Exercise data:
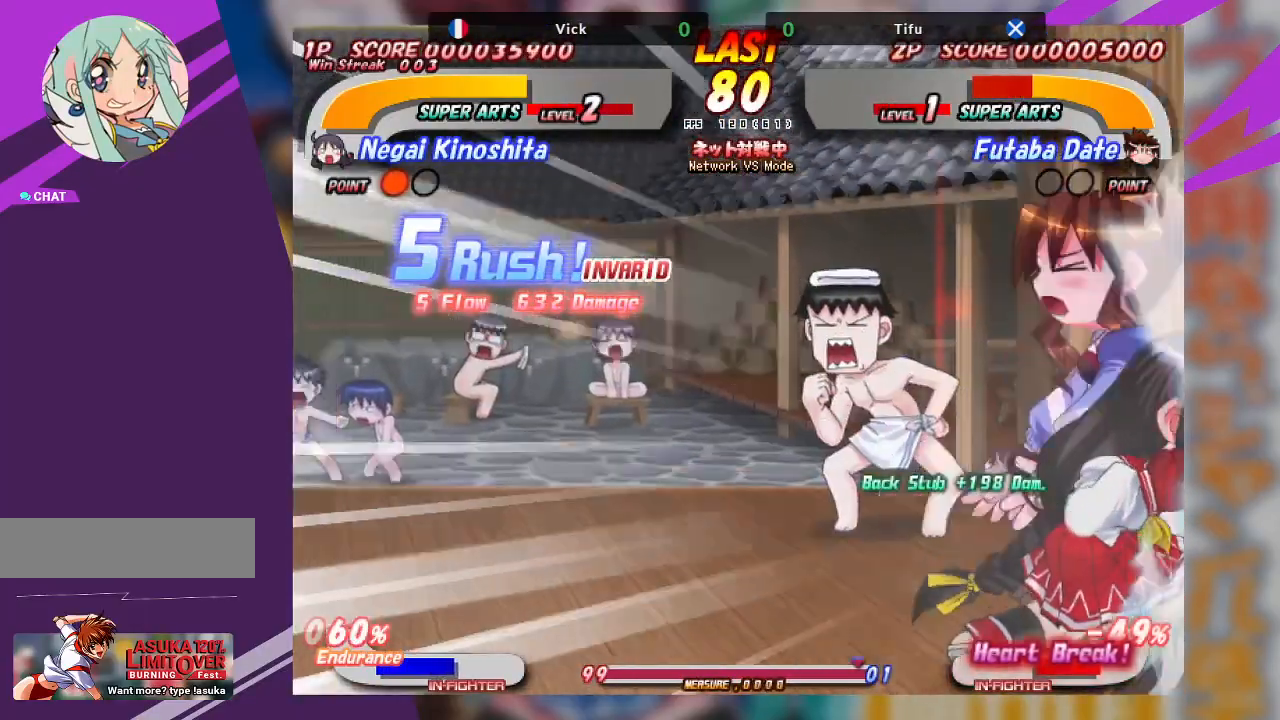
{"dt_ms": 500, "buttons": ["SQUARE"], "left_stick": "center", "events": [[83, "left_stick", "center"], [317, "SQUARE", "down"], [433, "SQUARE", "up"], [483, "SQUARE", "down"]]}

==

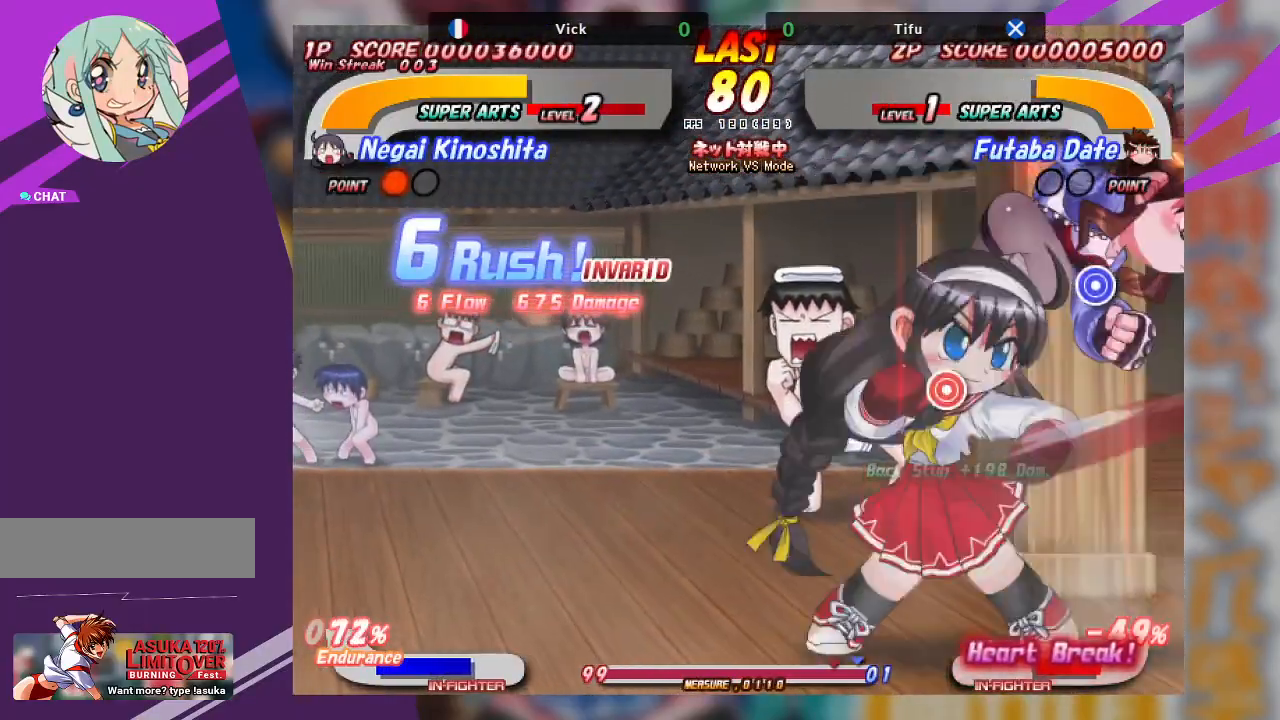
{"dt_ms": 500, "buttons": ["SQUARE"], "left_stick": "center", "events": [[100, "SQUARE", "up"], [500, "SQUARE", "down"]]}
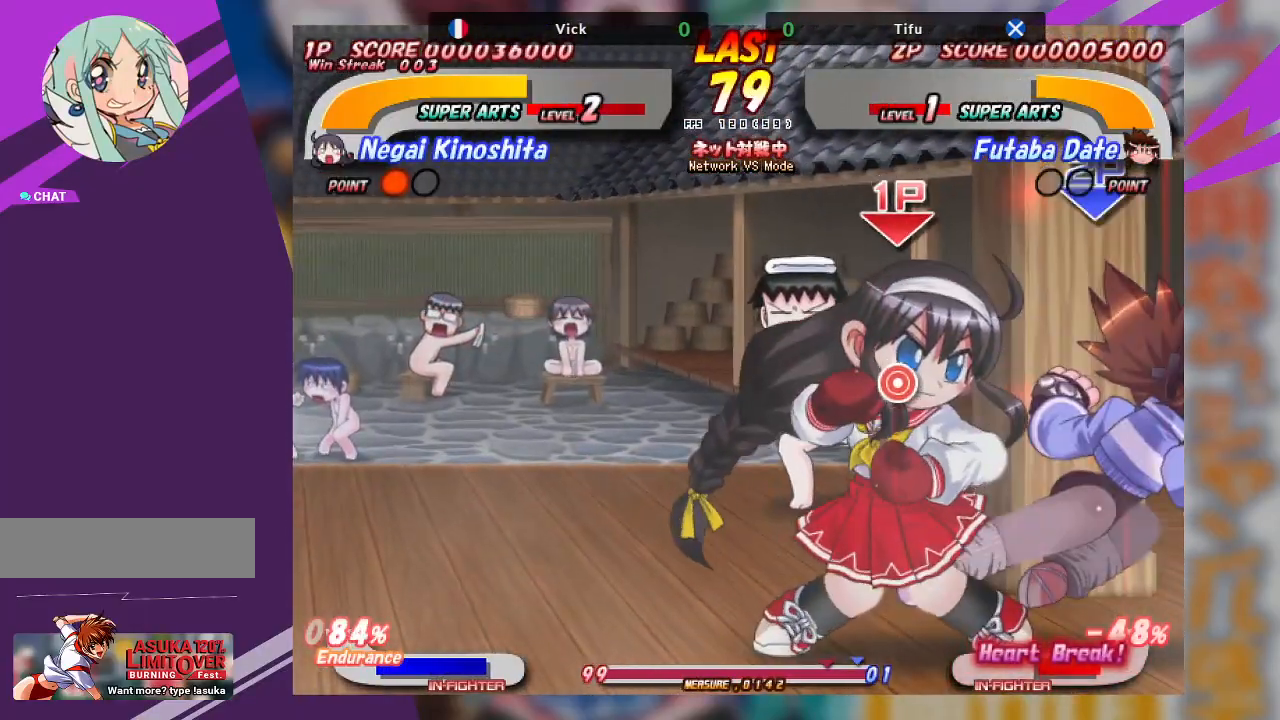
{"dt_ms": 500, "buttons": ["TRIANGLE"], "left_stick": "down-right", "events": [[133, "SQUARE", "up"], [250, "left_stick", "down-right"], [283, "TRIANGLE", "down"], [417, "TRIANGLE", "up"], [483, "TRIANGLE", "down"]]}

* * *

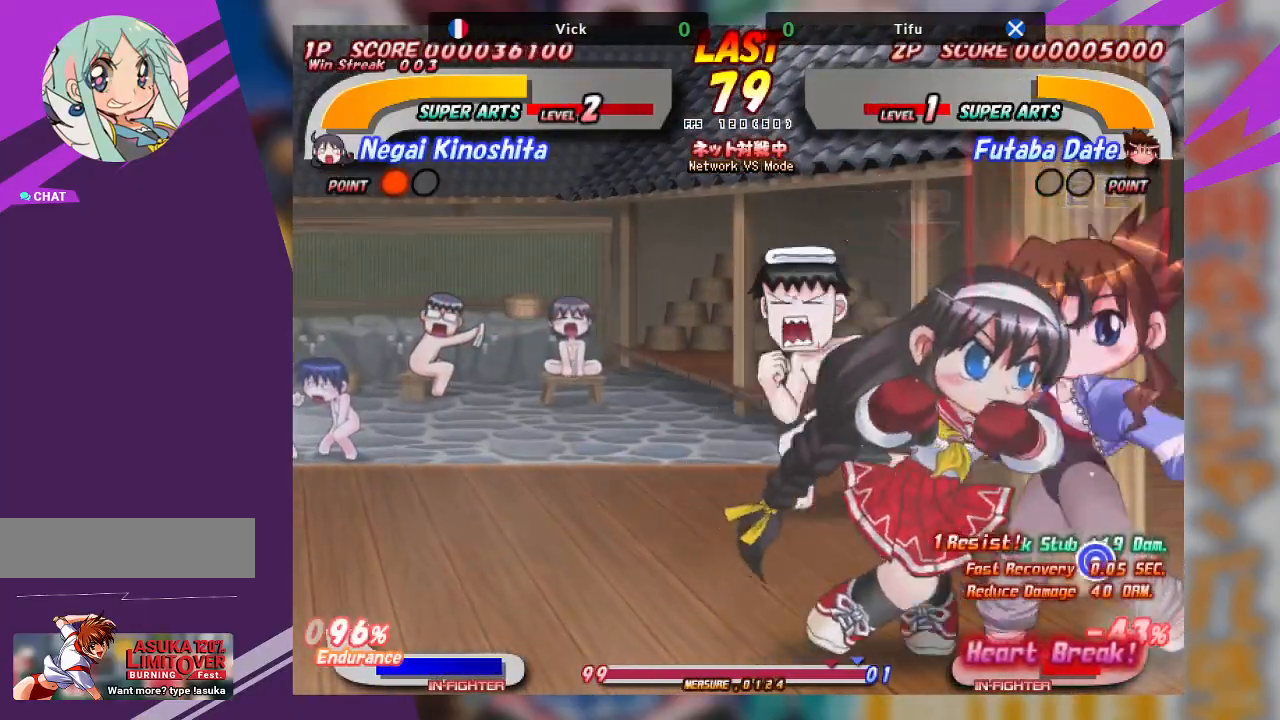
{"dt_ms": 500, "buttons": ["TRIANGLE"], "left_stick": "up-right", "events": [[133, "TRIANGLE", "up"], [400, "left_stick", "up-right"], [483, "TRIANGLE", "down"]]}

Exercise: Those lines of the records that contain the string "right" should be identified and copied.

Task solution:
{"dt_ms": 500, "buttons": ["TRIANGLE"], "left_stick": "down-right", "events": [[133, "SQUARE", "up"], [250, "left_stick", "down-right"], [283, "TRIANGLE", "down"], [417, "TRIANGLE", "up"], [483, "TRIANGLE", "down"]]}
{"dt_ms": 500, "buttons": ["TRIANGLE"], "left_stick": "up-right", "events": [[133, "TRIANGLE", "up"], [400, "left_stick", "up-right"], [483, "TRIANGLE", "down"]]}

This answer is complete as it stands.